Text to Speech

Generate speech audio from subtitle text using various TTS engines.

Menu: Video → Text to speech...
Shortcut: Configurable

How to Use

Open Video → Text to speech...
Select a TTS engine from the dropdown
Select a language and voice
Optionally enable Review audio clips to review each generated clip
Optionally enable Generate video file to create a video with the audio
Click Generate to start

Supported Engines

Piper — Local, open-source TTS (Windows and Linux)
EdgeTts — Microsoft Edge online voices
AllTalk — Local TTS server
ElevenLabs — Cloud-based, high-quality voices (requires API key)
AzureSpeech — Microsoft cloud TTS (requires API key and region)
MistralSpeech — Cloud-based Mistral speech generation (requires API key)
Murf — Cloud TTS (requires API key)
GoogleSpeech — Google cloud TTS (requires key file)
Kokoro TTS — Local downloadable Kokoro TTS server and models
OmniVoice TTS — Local CPU TTS with voice cloning and many languages
Qwen3 TTS (CrispASR) — Local Qwen3 TTS running through the CrispASR runtime (VoiceDesign, CustomVoice, and Voice clone 1.7B models)
Chatterbox TTS (CrispASR) — Chatterbox TTS via the CrispASR runtime, with voice cloning (Base or Turbo model)

Local downloadable engines are installed into the Subtitle Edit data folder when you accept the download prompt.

Engine Settings

Some engines require additional configuration:

API Key — Enter your API key for cloud-based engines
Region — Select the Azure region (for Azure engine)
Model — Select the voice model
Key file — Browse for Google Cloud service account key file

Local SE5 Engines

Qwen3 TTS (CrispASR)

Qwen3 TTS runs through the CrispASR runtime and shares the CrispASR/models directory with the speech-to-text Crisp ASR engines.
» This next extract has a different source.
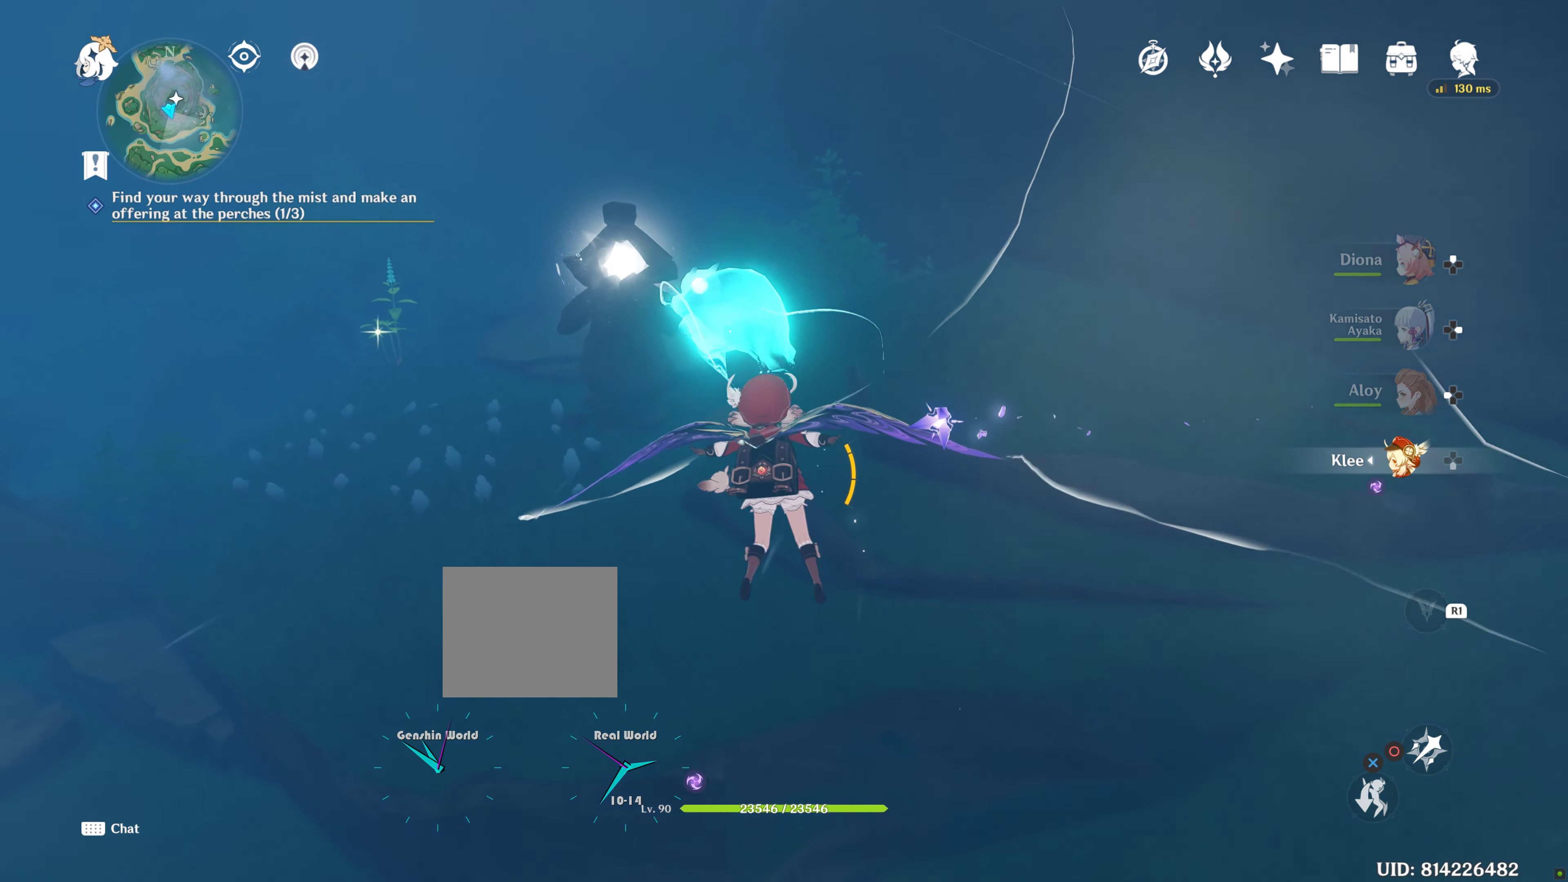
{"buttons": [], "left_stick": "up", "right_stick": "center", "events": [[33, "right_stick", "up"], [167, "right_stick", "center"]]}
Available model choices are 1.7B VoiceDesign (uses a free-text voice instruction), 1.7B CustomVoice (nine built-in speakers selected by name), and 1.7B Voice clone (clones an imported reference WAV).
Subtitle Edit downloads the engine and the selected talker + codec/tokenizer GGUFs on first use.
Imported reference WAV voices appear in the voice dropdown for the Voice clone model. Each imported voice needs a transcript of what is spoken in the WAV, and the reference audio is resampled to 24 kHz mono (required by the clone model).
Voice cloning can be slow, especially the first time you synthesize after starting the engine — the model's compute kernels are compiled on first use, so the first clip can take a while (minutes on some machines); subsequent clips are much faster.

Chatterbox TTS (CrispASR)

Chatterbox TTS runs through the CrispASR runtime (shared with the speech-to-text feature) and supports voice cloning.

Available model choices are Base and Turbo.
Imported reference WAV voices are sent as the per-request voice for runtime cloning.

Kokoro TTS

Kokoro TTS runs a local server with downloadable models.

Subtitle Edit downloads the engine and model files when needed.
Voice names are available immediately from the bundled voice list and can be refreshed from the running server.
It is a good choice when you want a local, multilingual TTS engine without an API key.

OmniVoice TTS

OmniVoice TTS runs the omnivoice-tts CLI on CPU. It supports a large set of languages and voice cloning from reference WAV files (with an accompanying transcript).

MistralSpeech

MistralSpeech is configured with an API key and model selection. The selected model is remembered in settings.

Review Audio Clips

When Review audio clips is enabled, a dedicated review window opens after generation. This window lets you inspect, play, and regenerate audio for every subtitle line before the result is used. A 120px waveform of the original video audio is shown above the grid as a reference. Per-session review state (clips, history, includes, edits) is persisted to SubtitleEditTts.json so you can return to the same review later.

The Review Grid

Each subtitle line is shown as a row with the following columns:

Column	Description
Include	Checkbox to include or exclude the line from the final output
#	Subtitle line number
Text	The subtitle text (editable — double-click to modify before regenerating)
Voice	The voice used for that line
Speed	The speed factor applied to fit the audio into the subtitle's duration
CPS	Characters per second for the subtitle line

Playback Controls

Play — Plays the selected line's audio clip
Stop — Stops playback
Auto-continue — When enabled, playback automatically advances to the next line as soon as the current clip finishes

Regenerating a Clip

You can regenerate the audio for any individual line:

Select the line in the grid
Choose the desired engine, voice, language, model, or style from the dropdowns
Click Regenerate or press Ctrl+R

The new clip is trimmed for silence and automatically speed-adjusted to fit the subtitle timing. After regeneration the new clip plays back immediately for review.

For ElevenLabs, extra fine-tuning parameters are available when that engine is selected: Stability, Similarity, Speaker Boost, Speed, and Style Exaggeration. A Reset button restores all ElevenLabs parameters to their defaults.

Regeneration History

Every time a clip is regenerated, the previous version is saved. To review the history for a line, click the History button on that row. The history dialog shows all generated versions with their voice name and speed, and lets you play each one. Selecting a version and clicking OK restores it as the active clip for that line.

Including / Excluding Lines

Uncheck the Include checkbox on any row to exclude that line's audio from the final output. Excluded lines are skipped when the video file is assembled.

Exporting Clips

Click Export to save all audio clips and a SubtitleEditTts.json metadata file to a folder of your choice. The JSON file records the audio file names, subtitle timings, voice names, engine names, speed factors, and text for each line, making it easy to re-import or post-process the clips externally.

Keyboard Shortcuts

Key	Action
Ctrl+R	Regenerate selected line
Escape	Close / Cancel
F1	Open help